- **Consignes de l'exercice**:
• a. Répondez à ces questions sur le texte consacré aux fake news :
(i) À la suite de quels deux événements les fake news font-elles leur apparition médiatique en 2016 ?
(ii) Quel temps de lecture est indiqué ?
(iii) Contre quoi Facebook et Google ont-ils promis de lutter ?
• b. Transcrivez sans rien changer le passage du texte consacré aux fake news qui s'ouvre sur les mots « En 2016, après » et se ferme sur « sociaux et médias. ».
• c. Rédigez la suite du texte consacré aux fake news, en reprenant juste après sa dernière phrase.

- **Texte étudié**:
À la source des fake news, l’interdépendance presse/réseaux sociaux

À la source des fake news, l’interdépendance presse/réseaux sociaux

En 2016, après le Brexit et l’élection de Trump, les fake news font leur apparition médiatique. Facebook et Google sont mis au ban. Si ces fake news font soudain polémique, c’est parce qu’une relation d’interdépendance s’est installée entre réseaux sociaux et médias.

Temps de lecture : 12 min

2016 aura été une année compliquée pour Facebook et Google. Critiqués par beaucoup de médias traditionnels pour leur passivité face au phénomène des fake news(1), les deux grands acteurs du numérique ont réagi rapidement en promettant de lutter contre la circulation de ces « fausses nouvelles ».

 

Pourquoi une telle réaction de la part d’acteurs si puissants ? Et,alors que les intox en tout genre ont toujours circulé sur Internet, pourquoi les médias traditionnels ont-ils attendu 2016 pour se soucier de ces « fausses informations » ? C’est qu’entretemps, la presse et les grands acteurs du numérique ont noué une relation d’interdépendance. Si la presse s’estime dépendante des Facebook et Google, ces derniers estiment avoir tout autant besoin des médias traditionnels. C’est cette interdépendance qui est aux sources de la polémique des fake news et qui explique les actions promises par les géants du numérique, par ailleurs assez diverses. Analyse.

- **Extraits des données**:
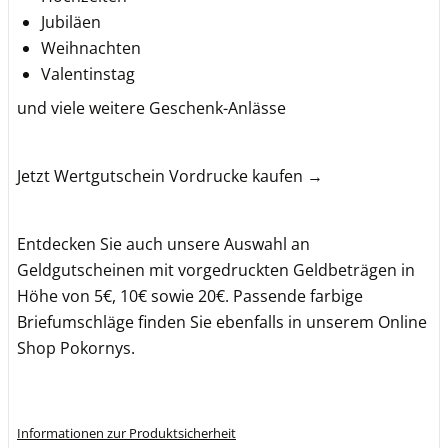
Jubiläen
Weihnachten
Valentinstag
und viele weitere Geschenk-Anlässe
Jetzt Wertgutschein Vordrucke kaufen →
Entdecken Sie auch unsere Auswahl an
Geldgutscheinen mit vorgedruckten Geldbeträgen in
Höhe von 5€, 10€ sowie 20€. Passende farbige
Briefumschläge finden Sie ebenfalls in unserem Online
Shop Pokornys.
Informationen zur Produktsicherheit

- **Réponses par consigne**:
• a.
(i) Le Brexit et l'élection de Trump.
(ii) 12 minutes.
(iii) Contre la circulation de ces « fausses nouvelles ».

• b.
En 2016, après le Brexit et l’élection de Trump, les fake news font leur apparition médiatique. Facebook et Google sont mis au ban. Si ces fake news font soudain polémique, c’est parce qu’une relation d’interdépendance s’est installée entre réseaux sociaux et médias.

• c.
 

2015 : l’année où les réseaux sociaux sont devenus des médias

C’est une considération qui fait l’unanimité : la presse a besoin des réseaux sociaux (et des moteurs de recherche). Cette certitude, appuyée par quantité d’études montrant que les internautes s’informent de plus en plus sur les réseaux sociaux, est devenue quasiment une doxa, une considération indiscutable. Pourtant, si la presse, notamment écrite, dans la mesure où les éditions papier subissent d’importantes pertes d’audience année après année, a effectivement besoin de ces relais d’audience que sont les réseaux sociaux et moteurs de recherche, les acteurs dominants de la conversation numérique (Facebook, Google, Snapchat ou Twitter) ont tout aussi besoin de la presse.

 Les acteurs dominants du numérique développent une stratégie de séduction des producteurs de contenus 

 

Par « besoin », nous n’entendons pas porter un jugement sur ce dont ont besoin, ou non, ces acteurs pour leur réussite commerciale, mais simplement décrire et analyser un fait : une stratégie de séduction de la part des grands réseaux sociaux auprès de la presse et des producteurs de contenus en général (journalistes, mais aussi blogueurs, vidéastes...). Google, Facebook et les autres mènent en effet, de longue date, une politique destinée à séduire ces producteurs pour les attirer sur leurs plateformes.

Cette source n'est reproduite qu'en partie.